*DATASET SECTION:*
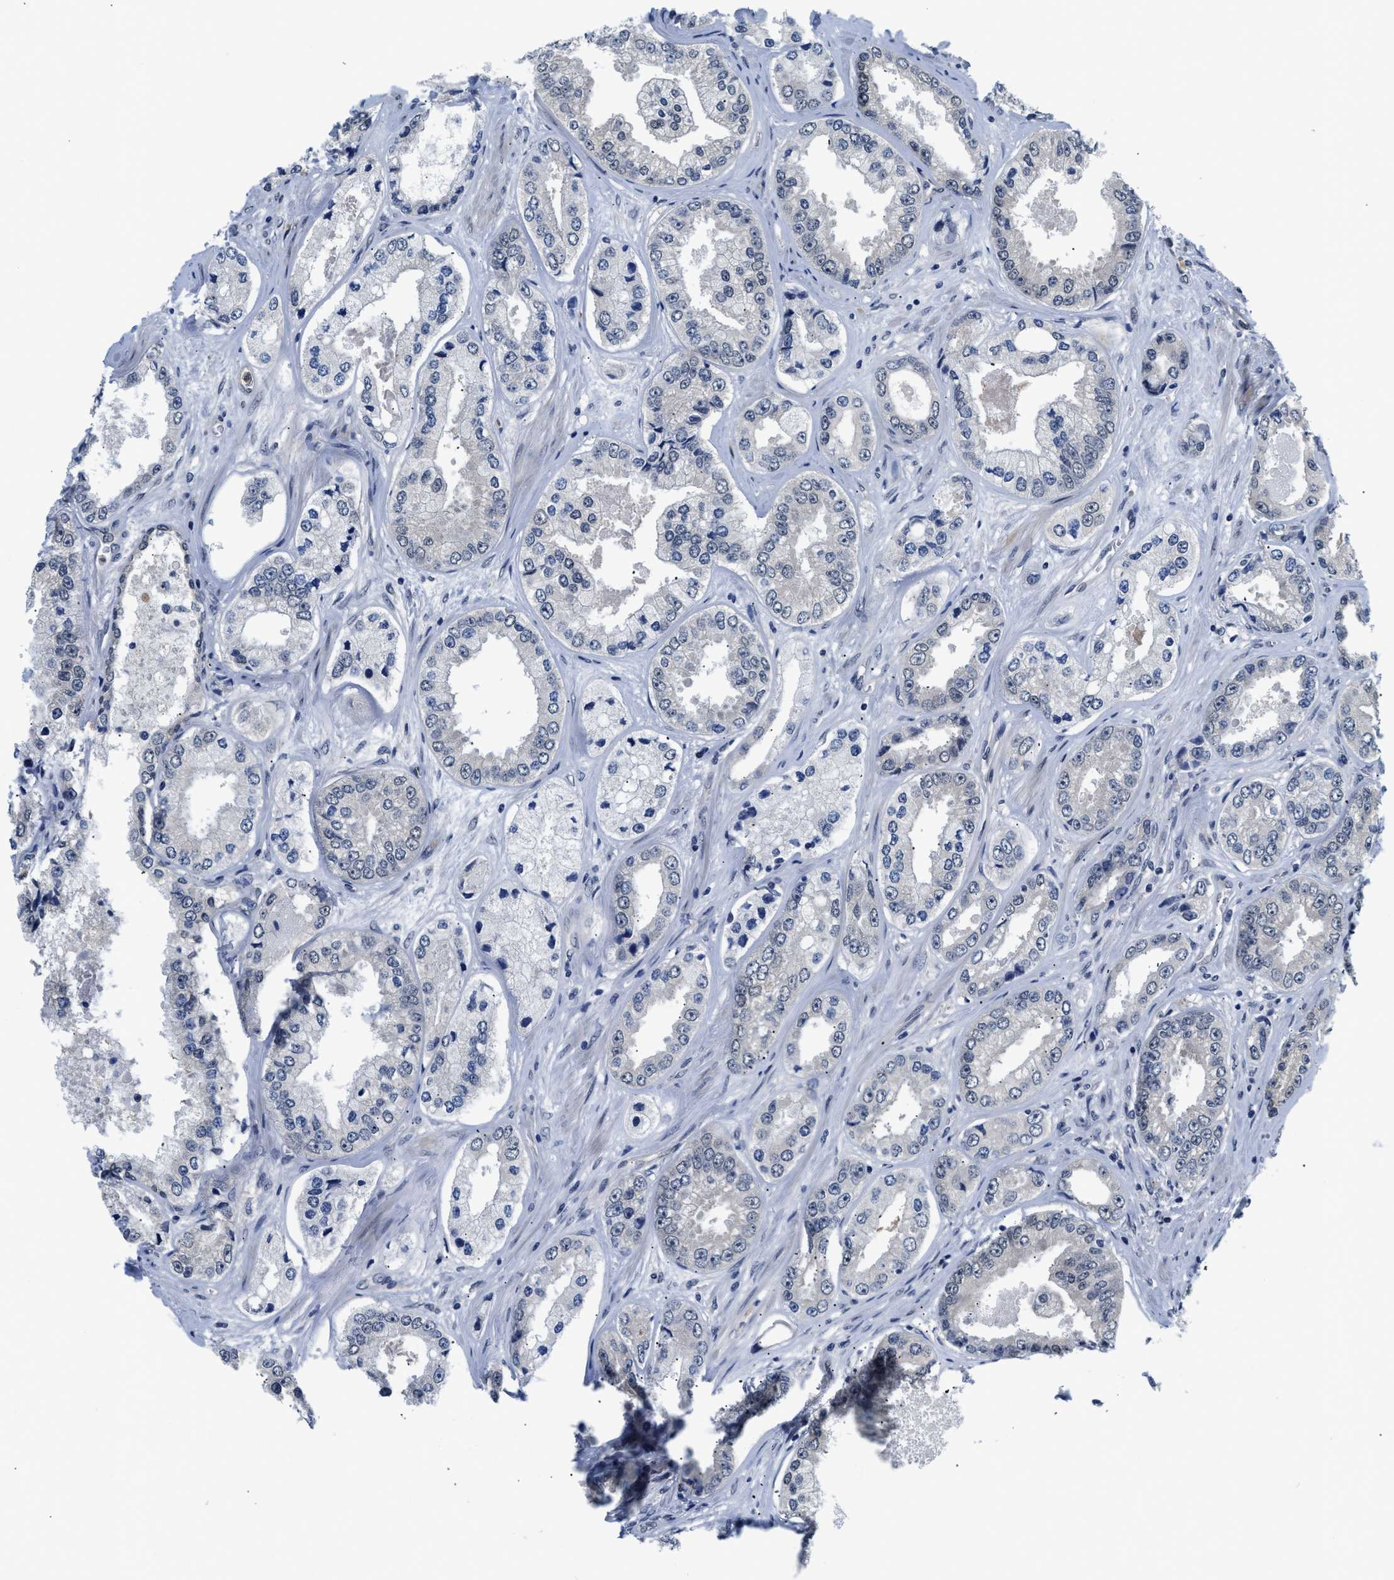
{"staining": {"intensity": "negative", "quantity": "none", "location": "none"}, "tissue": "prostate cancer", "cell_type": "Tumor cells", "image_type": "cancer", "snomed": [{"axis": "morphology", "description": "Adenocarcinoma, High grade"}, {"axis": "topography", "description": "Prostate"}], "caption": "Tumor cells are negative for protein expression in human prostate adenocarcinoma (high-grade). (IHC, brightfield microscopy, high magnification).", "gene": "SMAD4", "patient": {"sex": "male", "age": 61}}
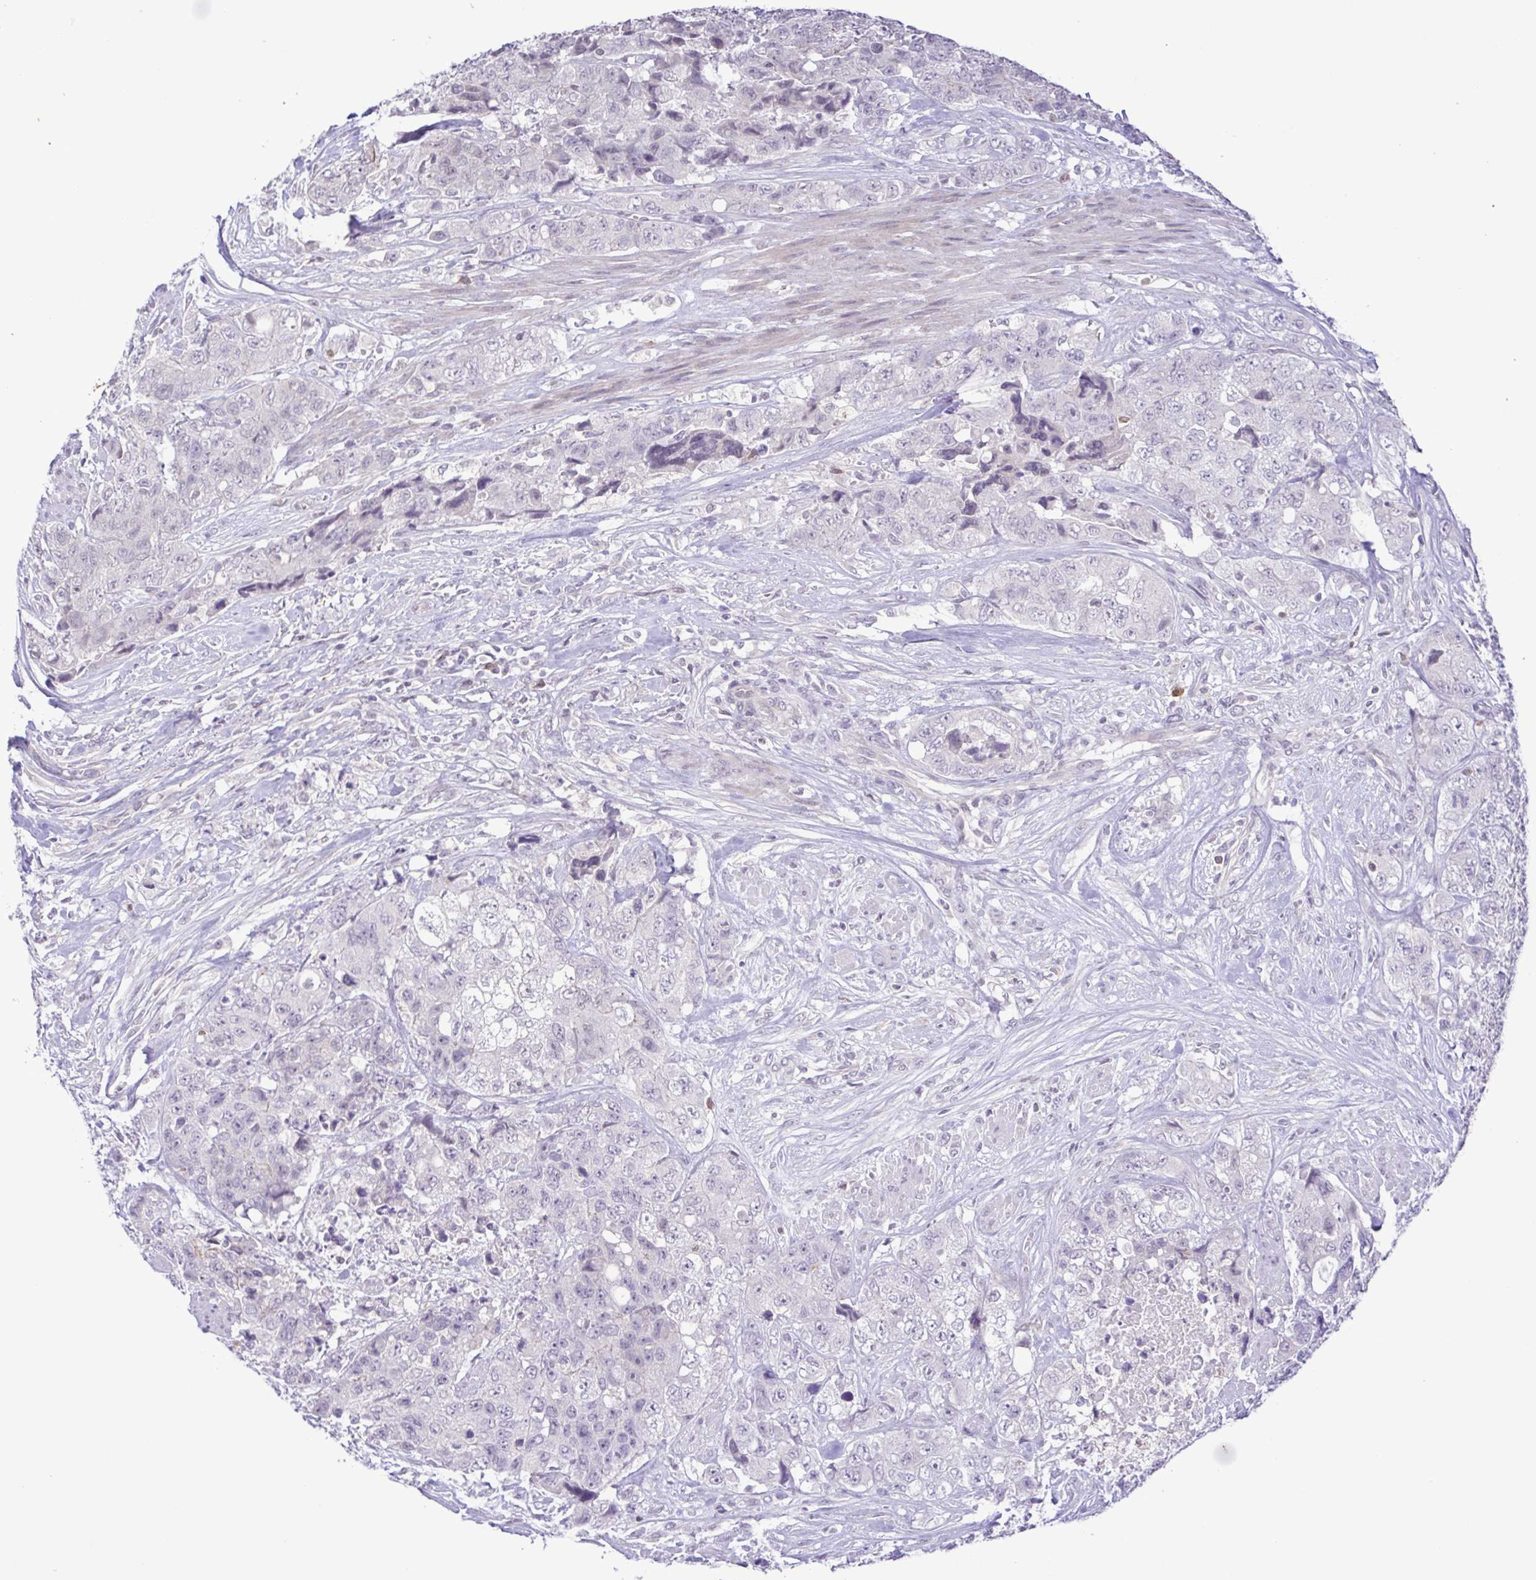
{"staining": {"intensity": "negative", "quantity": "none", "location": "none"}, "tissue": "urothelial cancer", "cell_type": "Tumor cells", "image_type": "cancer", "snomed": [{"axis": "morphology", "description": "Urothelial carcinoma, High grade"}, {"axis": "topography", "description": "Urinary bladder"}], "caption": "Photomicrograph shows no significant protein expression in tumor cells of urothelial cancer.", "gene": "IL1RN", "patient": {"sex": "female", "age": 78}}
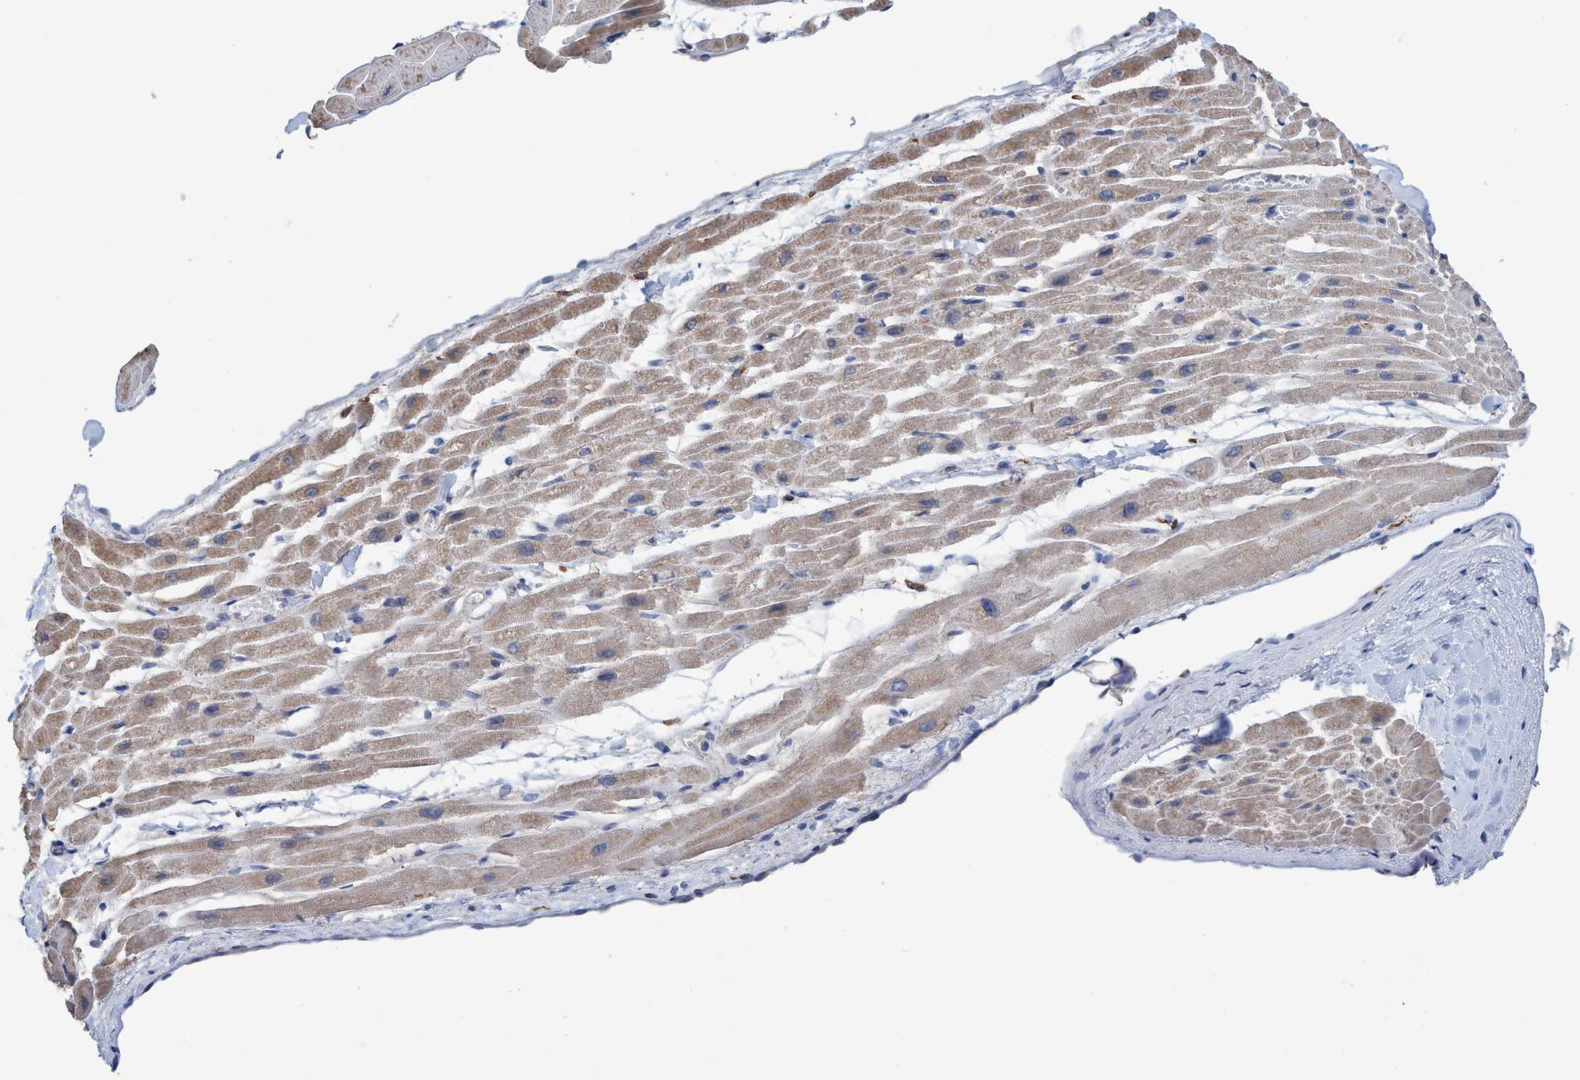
{"staining": {"intensity": "weak", "quantity": "25%-75%", "location": "cytoplasmic/membranous"}, "tissue": "heart muscle", "cell_type": "Cardiomyocytes", "image_type": "normal", "snomed": [{"axis": "morphology", "description": "Normal tissue, NOS"}, {"axis": "topography", "description": "Heart"}], "caption": "Heart muscle stained for a protein exhibits weak cytoplasmic/membranous positivity in cardiomyocytes. (brown staining indicates protein expression, while blue staining denotes nuclei).", "gene": "GLOD4", "patient": {"sex": "male", "age": 45}}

*TRY IT:*
Print the complete listing exactly, apart from any pictures.

*EXPECTED ANSWER:*
{"staining": {"intensity": "negative", "quantity": "none", "location": "none"}, "tissue": "prostate cancer", "cell_type": "Tumor cells", "image_type": "cancer", "snomed": [{"axis": "morphology", "description": "Adenocarcinoma, High grade"}, {"axis": "topography", "description": "Prostate"}], "caption": "Tumor cells are negative for protein expression in human prostate adenocarcinoma (high-grade). (IHC, brightfield microscopy, high magnification).", "gene": "SMAD4", "patient": {"sex": "male", "age": 61}}
{"staining": {"intensity": "negative", "quantity": "none", "location": "none"}, "tissue": "urothelial cancer", "cell_type": "Tumor cells", "image_type": "cancer", "snomed": [{"axis": "morphology", "description": "Urothelial carcinoma, High grade"}, {"axis": "topography", "description": "Urinary bladder"}], "caption": "Photomicrograph shows no significant protein expression in tumor cells of urothelial cancer.", "gene": "IL1RN", "patient": {"sex": "female", "age": 78}}
{"staining": {"intensity": "weak", "quantity": "25%-75%", "location": "cytoplasmic/membranous"}, "tissue": "heart muscle", "cell_type": "Cardiomyocytes", "image_type": "normal", "snomed": [{"axis": "morphology", "description": "Normal tissue, NOS"}, {"axis": "topography", "description": "Heart"}], "caption": "Heart muscle stained for a protein exhibits weak cytoplasmic/membranous positivity in cardiomyocytes. (brown staining indicates protein expression, while blue staining denotes nuclei).", "gene": "GLOD4", "patient": {"sex": "male", "age": 45}}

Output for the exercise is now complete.